There is only one other documented case of a burrowing bee nesting inside a cave, and there are no documented cases at all of bees making their nests in a pre-existing fossil structure. A study published in 2001 gives a macabre report of human bones from an ancient Roman necropolis that bees that drilled into, but bees nesting inside fossils without altering them was something new.

They conceded the race and adopted a more measured approach. They consulted with scientists who study modern bees and consigned themselves to a year-long dive into literature on entomology. Viñola Lopez travelled back to the cave to study its stratigraphy. At some point along the way, someone decided they wanted to build a house nearby and turn the cave into a septic tank. Given that the person who wanted to build on the land didn’t actually own it, their plans were ultimately thwarted, but the paleontologists didn’t take any chances while the cave’s fate was in limbo.

“We had to go on a rescue mission and get as many fossils out as possible, and we got a lot of them,” Viñola Lopez said.

Now, with the final publication of the expanded paper, their hard work has arguably paid off.

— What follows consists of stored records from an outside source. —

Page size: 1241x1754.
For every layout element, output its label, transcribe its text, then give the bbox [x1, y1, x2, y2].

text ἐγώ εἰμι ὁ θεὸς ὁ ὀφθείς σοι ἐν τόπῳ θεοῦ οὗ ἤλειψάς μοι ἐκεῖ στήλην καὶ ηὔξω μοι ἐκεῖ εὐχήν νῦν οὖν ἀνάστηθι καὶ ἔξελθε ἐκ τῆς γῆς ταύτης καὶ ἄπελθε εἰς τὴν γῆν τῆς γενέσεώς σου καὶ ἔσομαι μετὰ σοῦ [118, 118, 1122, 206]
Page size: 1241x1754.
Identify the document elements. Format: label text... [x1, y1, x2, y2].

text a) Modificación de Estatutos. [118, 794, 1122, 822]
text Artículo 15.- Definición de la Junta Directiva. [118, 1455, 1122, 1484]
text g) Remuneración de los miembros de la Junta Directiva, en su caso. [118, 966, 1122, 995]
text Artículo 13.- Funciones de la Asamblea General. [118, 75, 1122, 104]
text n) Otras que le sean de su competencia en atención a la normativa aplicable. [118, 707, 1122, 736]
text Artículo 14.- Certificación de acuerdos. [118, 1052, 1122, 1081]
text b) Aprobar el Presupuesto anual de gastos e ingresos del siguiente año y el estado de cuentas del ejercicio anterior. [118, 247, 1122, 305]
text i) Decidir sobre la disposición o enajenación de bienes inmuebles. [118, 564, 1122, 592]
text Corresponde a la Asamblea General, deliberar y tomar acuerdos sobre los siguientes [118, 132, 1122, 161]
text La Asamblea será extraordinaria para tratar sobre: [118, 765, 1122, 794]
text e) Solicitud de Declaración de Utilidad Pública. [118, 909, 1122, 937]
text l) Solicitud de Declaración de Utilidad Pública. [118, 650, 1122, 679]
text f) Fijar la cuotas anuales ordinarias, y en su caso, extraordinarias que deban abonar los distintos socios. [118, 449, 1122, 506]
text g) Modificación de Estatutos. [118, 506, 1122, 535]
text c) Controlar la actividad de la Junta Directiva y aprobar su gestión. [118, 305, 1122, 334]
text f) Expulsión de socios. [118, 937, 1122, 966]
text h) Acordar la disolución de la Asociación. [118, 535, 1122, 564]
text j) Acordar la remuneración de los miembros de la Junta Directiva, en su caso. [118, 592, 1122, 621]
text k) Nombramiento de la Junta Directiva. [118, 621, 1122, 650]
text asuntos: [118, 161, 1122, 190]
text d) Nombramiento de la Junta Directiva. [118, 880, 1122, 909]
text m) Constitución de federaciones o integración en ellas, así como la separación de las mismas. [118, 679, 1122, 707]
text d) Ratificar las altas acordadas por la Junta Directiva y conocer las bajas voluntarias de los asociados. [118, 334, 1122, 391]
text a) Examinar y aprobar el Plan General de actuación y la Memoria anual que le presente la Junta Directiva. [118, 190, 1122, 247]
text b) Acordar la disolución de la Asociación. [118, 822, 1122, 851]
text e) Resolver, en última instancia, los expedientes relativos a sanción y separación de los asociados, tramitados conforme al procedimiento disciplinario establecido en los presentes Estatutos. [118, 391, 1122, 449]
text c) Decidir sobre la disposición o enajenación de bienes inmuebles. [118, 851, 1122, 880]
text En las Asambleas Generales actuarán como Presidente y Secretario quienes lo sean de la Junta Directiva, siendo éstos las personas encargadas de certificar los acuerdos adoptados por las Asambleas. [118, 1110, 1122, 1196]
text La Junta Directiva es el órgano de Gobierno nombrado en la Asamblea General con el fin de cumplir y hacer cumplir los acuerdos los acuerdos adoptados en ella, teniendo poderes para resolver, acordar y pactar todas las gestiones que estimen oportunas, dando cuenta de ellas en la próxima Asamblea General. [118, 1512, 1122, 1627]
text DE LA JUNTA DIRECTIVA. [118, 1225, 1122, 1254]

It features a rich account of the cave’s natural history and stratigraphy and descriptions of two other fossil types in which the bees made their nests.

In one unique instance, a nest was found inside the pulp cavity of a sloth tooth. Tree sloths were once common in parts of the Caribbean, but they went extinct following the arrival of humans. Another nest was found in the cavity of a hutia vertebra, though which its spinal cord would have passed when it was alive.

CT scans of the specimens showed that — in some cases — they’d actually gotten multiple nests for the price of one. Rather than having to make a new tunnel every time they need to lay eggs, some burrowing bees will craw down into existing burrows to see if their tenants have hatched or not. If empty, the bee may decide to place a new nest in the same spot.

The unlucky hutia that dropped by for dinner had a total of six nests in one alveolus, cupped inside each other like Russian dolls.

The study also contains a plausible explanation for why the bees bucked tradition and made nests inside a cave rather than somewhere out in the open, which Riegler learned about firsthand. “The area we were collecting in is karst, so it’s made of sharp, edgy limestone, and it’s lost all of its natural soils,” he said. “I actually fell on it at one point, so I can tell you all about it.” The soils that do manage to build up over time are periodically washed into the thousands of caves that dot the island, where they accumulate and provide some of the only suitable habitat for burrowing bees in that region.

The authors are currently working on several other fossils retrieved from the cave that will be described in future studies published at a leisurely pace.

The authors published their findings in the Proceedings of the Royal Society B.